---- Extracted entries

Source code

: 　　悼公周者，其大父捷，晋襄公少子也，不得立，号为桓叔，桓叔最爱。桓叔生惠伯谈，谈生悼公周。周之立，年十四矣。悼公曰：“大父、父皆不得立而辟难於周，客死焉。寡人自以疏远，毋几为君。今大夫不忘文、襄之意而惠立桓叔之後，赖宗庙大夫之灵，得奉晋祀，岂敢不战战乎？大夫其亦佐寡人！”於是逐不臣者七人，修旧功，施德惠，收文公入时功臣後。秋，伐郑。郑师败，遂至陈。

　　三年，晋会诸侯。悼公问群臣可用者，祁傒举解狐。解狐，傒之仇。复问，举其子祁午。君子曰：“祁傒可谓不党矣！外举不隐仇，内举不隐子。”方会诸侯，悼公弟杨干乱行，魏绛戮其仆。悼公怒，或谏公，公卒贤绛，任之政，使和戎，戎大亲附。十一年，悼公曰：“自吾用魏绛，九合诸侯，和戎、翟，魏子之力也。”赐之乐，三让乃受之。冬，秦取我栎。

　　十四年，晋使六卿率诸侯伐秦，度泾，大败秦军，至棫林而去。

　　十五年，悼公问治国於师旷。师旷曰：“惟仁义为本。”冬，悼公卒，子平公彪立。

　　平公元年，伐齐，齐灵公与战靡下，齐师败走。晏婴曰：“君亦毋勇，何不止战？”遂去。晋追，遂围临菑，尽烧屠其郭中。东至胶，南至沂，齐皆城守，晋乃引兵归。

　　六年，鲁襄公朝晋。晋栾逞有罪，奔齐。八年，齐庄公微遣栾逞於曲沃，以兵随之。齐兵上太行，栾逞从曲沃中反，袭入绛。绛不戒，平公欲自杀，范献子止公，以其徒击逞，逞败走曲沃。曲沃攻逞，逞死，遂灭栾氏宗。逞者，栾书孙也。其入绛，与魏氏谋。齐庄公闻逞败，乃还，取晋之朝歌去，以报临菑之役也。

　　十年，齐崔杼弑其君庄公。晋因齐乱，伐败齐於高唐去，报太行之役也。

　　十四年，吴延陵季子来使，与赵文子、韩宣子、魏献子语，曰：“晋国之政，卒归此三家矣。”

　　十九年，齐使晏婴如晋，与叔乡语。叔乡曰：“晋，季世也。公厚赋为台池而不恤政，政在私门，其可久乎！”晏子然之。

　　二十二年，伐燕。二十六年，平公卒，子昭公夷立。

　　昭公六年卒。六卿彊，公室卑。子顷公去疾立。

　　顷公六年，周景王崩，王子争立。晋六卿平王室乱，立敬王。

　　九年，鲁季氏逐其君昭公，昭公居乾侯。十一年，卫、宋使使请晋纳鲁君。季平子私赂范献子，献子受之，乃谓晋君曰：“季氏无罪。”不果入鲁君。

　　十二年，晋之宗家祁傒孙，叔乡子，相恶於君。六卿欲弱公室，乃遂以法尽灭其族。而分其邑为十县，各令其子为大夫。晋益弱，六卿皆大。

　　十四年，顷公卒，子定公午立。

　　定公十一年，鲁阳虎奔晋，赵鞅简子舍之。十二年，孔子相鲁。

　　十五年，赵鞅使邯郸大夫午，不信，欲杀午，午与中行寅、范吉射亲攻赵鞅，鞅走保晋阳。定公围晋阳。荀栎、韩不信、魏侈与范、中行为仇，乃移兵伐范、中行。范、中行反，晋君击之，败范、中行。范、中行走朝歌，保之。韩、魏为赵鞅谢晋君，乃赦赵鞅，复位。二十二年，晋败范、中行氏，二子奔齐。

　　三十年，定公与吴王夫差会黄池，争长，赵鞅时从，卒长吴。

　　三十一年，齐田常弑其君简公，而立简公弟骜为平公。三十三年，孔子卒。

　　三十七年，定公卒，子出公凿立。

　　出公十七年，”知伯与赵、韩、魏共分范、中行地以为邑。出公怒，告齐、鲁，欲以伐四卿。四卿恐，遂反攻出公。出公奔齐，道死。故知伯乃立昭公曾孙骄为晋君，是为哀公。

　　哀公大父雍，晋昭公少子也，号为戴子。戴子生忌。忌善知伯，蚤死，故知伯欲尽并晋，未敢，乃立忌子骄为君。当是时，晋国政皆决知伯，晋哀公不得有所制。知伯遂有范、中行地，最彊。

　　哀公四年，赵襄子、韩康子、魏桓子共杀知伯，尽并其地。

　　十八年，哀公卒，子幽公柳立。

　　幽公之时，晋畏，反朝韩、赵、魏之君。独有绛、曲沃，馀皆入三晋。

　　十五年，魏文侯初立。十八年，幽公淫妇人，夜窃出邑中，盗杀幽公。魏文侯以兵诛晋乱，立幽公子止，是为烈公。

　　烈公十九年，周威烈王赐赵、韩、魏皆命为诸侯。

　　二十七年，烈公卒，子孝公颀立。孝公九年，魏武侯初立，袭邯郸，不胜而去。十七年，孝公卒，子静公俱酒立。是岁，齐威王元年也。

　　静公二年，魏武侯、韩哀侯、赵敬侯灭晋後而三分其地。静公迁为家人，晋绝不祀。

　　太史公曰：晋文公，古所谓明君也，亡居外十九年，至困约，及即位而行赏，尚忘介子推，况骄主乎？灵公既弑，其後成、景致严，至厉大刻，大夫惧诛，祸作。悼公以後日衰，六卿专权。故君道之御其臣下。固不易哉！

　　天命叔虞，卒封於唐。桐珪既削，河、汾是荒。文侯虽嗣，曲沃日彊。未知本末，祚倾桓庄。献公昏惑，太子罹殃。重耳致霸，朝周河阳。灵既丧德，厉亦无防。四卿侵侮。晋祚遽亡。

--------

*Work to complete*. The answer is every entry, copied word for word.

*Written response*.
Source code

: 　　悼公周者，其大父捷，晋襄公少子也，不得立，号为桓叔，桓叔最爱。桓叔生惠伯谈，谈生悼公周。周之立，年十四矣。悼公曰：“大父、父皆不得立而辟难於周，客死焉。寡人自以疏远，毋几为君。今大夫不忘文、襄之意而惠立桓叔之後，赖宗庙大夫之灵，得奉晋祀，岂敢不战战乎？大夫其亦佐寡人！”於是逐不臣者七人，修旧功，施德惠，收文公入时功臣後。秋，伐郑。郑师败，遂至陈。

　　三年，晋会诸侯。悼公问群臣可用者，祁傒举解狐。解狐，傒之仇。复问，举其子祁午。君子曰：“祁傒可谓不党矣！外举不隐仇，内举不隐子。”方会诸侯，悼公弟杨干乱行，魏绛戮其仆。悼公怒，或谏公，公卒贤绛，任之政，使和戎，戎大亲附。十一年，悼公曰：“自吾用魏绛，九合诸侯，和戎、翟，魏子之力也。”赐之乐，三让乃受之。冬，秦取我栎。

　　十四年，晋使六卿率诸侯伐秦，度泾，大败秦军，至棫林而去。

　　十五年，悼公问治国於师旷。师旷曰：“惟仁义为本。”冬，悼公卒，子平公彪立。

　　平公元年，伐齐，齐灵公与战靡下，齐师败走。晏婴曰：“君亦毋勇，何不止战？”遂去。晋追，遂围临菑，尽烧屠其郭中。东至胶，南至沂，齐皆城守，晋乃引兵归。

　　六年，鲁襄公朝晋。晋栾逞有罪，奔齐。八年，齐庄公微遣栾逞於曲沃，以兵随之。齐兵上太行，栾逞从曲沃中反，袭入绛。绛不戒，平公欲自杀，范献子止公，以其徒击逞，逞败走曲沃。曲沃攻逞，逞死，遂灭栾氏宗。逞者，栾书孙也。其入绛，与魏氏谋。齐庄公闻逞败，乃还，取晋之朝歌去，以报临菑之役也。

　　十年，齐崔杼弑其君庄公。晋因齐乱，伐败齐於高唐去，报太行之役也。

　　十四年，吴延陵季子来使，与赵文子、韩宣子、魏献子语，曰：“晋国之政，卒归此三家矣。”

　　十九年，齐使晏婴如晋，与叔乡语。叔乡曰：“晋，季世也。公厚赋为台池而不恤政，政在私门，其可久乎！”晏子然之。

　　二十二年，伐燕。二十六年，平公卒，子昭公夷立。

　　昭公六年卒。六卿彊，公室卑。子顷公去疾立。

　　顷公六年，周景王崩，王子争立。晋六卿平王室乱，立敬王。

　　九年，鲁季氏逐其君昭公，昭公居乾侯。十一年，卫、宋使使请晋纳鲁君。季平子私赂范献子，献子受之，乃谓晋君曰：“季氏无罪。”不果入鲁君。

　　十二年，晋之宗家祁傒孙，叔乡子，相恶於君。六卿欲弱公室，乃遂以法尽灭其族。而分其邑为十县，各令其子为大夫。晋益弱，六卿皆大。

　　十四年，顷公卒，子定公午立。

　　定公十一年，鲁阳虎奔晋，赵鞅简子舍之。十二年，孔子相鲁。

　　十五年，赵鞅使邯郸大夫午，不信，欲杀午，午与中行寅、范吉射亲攻赵鞅，鞅走保晋阳。定公围晋阳。荀栎、韩不信、魏侈与范、中行为仇，乃移兵伐范、中行。范、中行反，晋君击之，败范、中行。范、中行走朝歌，保之。韩、魏为赵鞅谢晋君，乃赦赵鞅，复位。二十二年，晋败范、中行氏，二子奔齐。

　　三十年，定公与吴王夫差会黄池，争长，赵鞅时从，卒长吴。

　　三十一年，齐田常弑其君简公，而立简公弟骜为平公。三十三年，孔子卒。

　　三十七年，定公卒，子出公凿立。

　　出公十七年，”知伯与赵、韩、魏共分范、中行地以为邑。出公怒，告齐、鲁，欲以伐四卿。四卿恐，遂反攻出公。出公奔齐，道死。故知伯乃立昭公曾孙骄为晋君，是为哀公。

　　哀公大父雍，晋昭公少子也，号为戴子。戴子生忌。忌善知伯，蚤死，故知伯欲尽并晋，未敢，乃立忌子骄为君。当是时，晋国政皆决知伯，晋哀公不得有所制。知伯遂有范、中行地，最彊。

　　哀公四年，赵襄子、韩康子、魏桓子共杀知伯，尽并其地。

　　十八年，哀公卒，子幽公柳立。

　　幽公之时，晋畏，反朝韩、赵、魏之君。独有绛、曲沃，馀皆入三晋。

　　十五年，魏文侯初立。十八年，幽公淫妇人，夜窃出邑中，盗杀幽公。魏文侯以兵诛晋乱，立幽公子止，是为烈公。

　　烈公十九年，周威烈王赐赵、韩、魏皆命为诸侯。

　　二十七年，烈公卒，子孝公颀立。孝公九年，魏武侯初立，袭邯郸，不胜而去。十七年，孝公卒，子静公俱酒立。是岁，齐威王元年也。

　　静公二年，魏武侯、韩哀侯、赵敬侯灭晋後而三分其地。静公迁为家人，晋绝不祀。

　　太史公曰：晋文公，古所谓明君也，亡居外十九年，至困约，及即位而行赏，尚忘介子推，况骄主乎？灵公既弑，其後成、景致严，至厉大刻，大夫惧诛，祸作。悼公以後日衰，六卿专权。故君道之御其臣下。固不易哉！

　　天命叔虞，卒封於唐。桐珪既削，河、汾是荒。文侯虽嗣，曲沃日彊。未知本末，祚倾桓庄。献公昏惑，太子罹殃。重耳致霸，朝周河阳。灵既丧德，厉亦无防。四卿侵侮。晋祚遽亡。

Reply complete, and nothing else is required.